The following modifier clamps the absolute magnitude of all Linear layer weights during on_finalize, after calibration is complete.

import torch
from compressed_tensors.utils import match_named_modules
from llmcompressor.modifiers import Modifier
from llmcompressor.core import State

class WeightClampModifier(Modifier):
    """
    Clamps the magnitude of Linear layer weights to a maximum absolute value.

    :param max_weight_magnitude: maximum allowed absolute weight value
    :param targets: module types to target
    :param ignore: module names to skip
    """

    max_weight_magnitude: float = 1.0
    targets: list[str] = ["Linear"]
    ignore: list[str] = []

    def on_initialize(self, state: State, **kwargs) -> bool:
        return True

    def on_finalize(self, state: State, **kwargs) -> bool:
        for name, module in match_named_modules(
            state.model, self.targets, self.ignore
        ):
            with torch.no_grad():
                module.weight.clamp_(
                    -self.max_weight_magnitude,
                    self.max_weight_magnitude,
                )
        return True

Using the Modifier with oneshot

from transformers import AutoModelForCausalLM, AutoTokenizer
from llmcompressor import oneshot

model = AutoModelForCausalLM.from_pretrained("your-model")
tokenizer = AutoTokenizer.from_pretrained("your-model")

oneshot(
    model=model,
    recipe=[WeightClampModifier(max_weight_magnitude=0.5, ignore=["lm_head"])],
)

model.save_pretrained("your-model-clamped", save_compressed=True)
tokenizer.save_pretrained("your-model-clamped")

Using the Modifier from a YAML Recipe

weight_clamp_stage:
  weight_clamp_modifiers:
    WeightClampModifier:
      max_weight_magnitude: 0.5
      targets:
        - Linear
      ignore:
        - lm_head

Tips

  • Only override what you need.

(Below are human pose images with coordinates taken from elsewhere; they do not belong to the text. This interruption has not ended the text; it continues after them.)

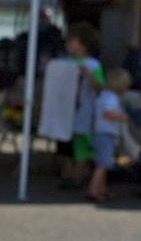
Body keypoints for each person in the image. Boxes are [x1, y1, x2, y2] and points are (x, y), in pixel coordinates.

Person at [56, 21, 106, 189]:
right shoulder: (65, 62)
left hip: (84, 112)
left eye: (72, 41)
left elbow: (100, 88)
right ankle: (68, 175)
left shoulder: (93, 65)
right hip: (65, 112)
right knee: (63, 145)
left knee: (82, 145)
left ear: (83, 44)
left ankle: (77, 177)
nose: (68, 44)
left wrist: (89, 75)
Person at [86, 66, 131, 202]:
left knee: (103, 163)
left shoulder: (104, 95)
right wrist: (122, 117)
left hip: (101, 133)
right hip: (105, 133)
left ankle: (102, 188)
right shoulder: (111, 98)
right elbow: (107, 113)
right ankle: (93, 189)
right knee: (103, 164)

The default implementations of on_start, on_update, on_end, and on_finalize are no-ops or return True — you do not need to call super() for these.
  • Use match_named_modules (from compressed_tensors.utils) to filter modules by type name or path pattern, consistent with how other modifiers handle targets and ignore.
  • Keep on_initialize lightweight. Expensive operations (e.g., full-model passes) should be deferred to on_start or on_finalize.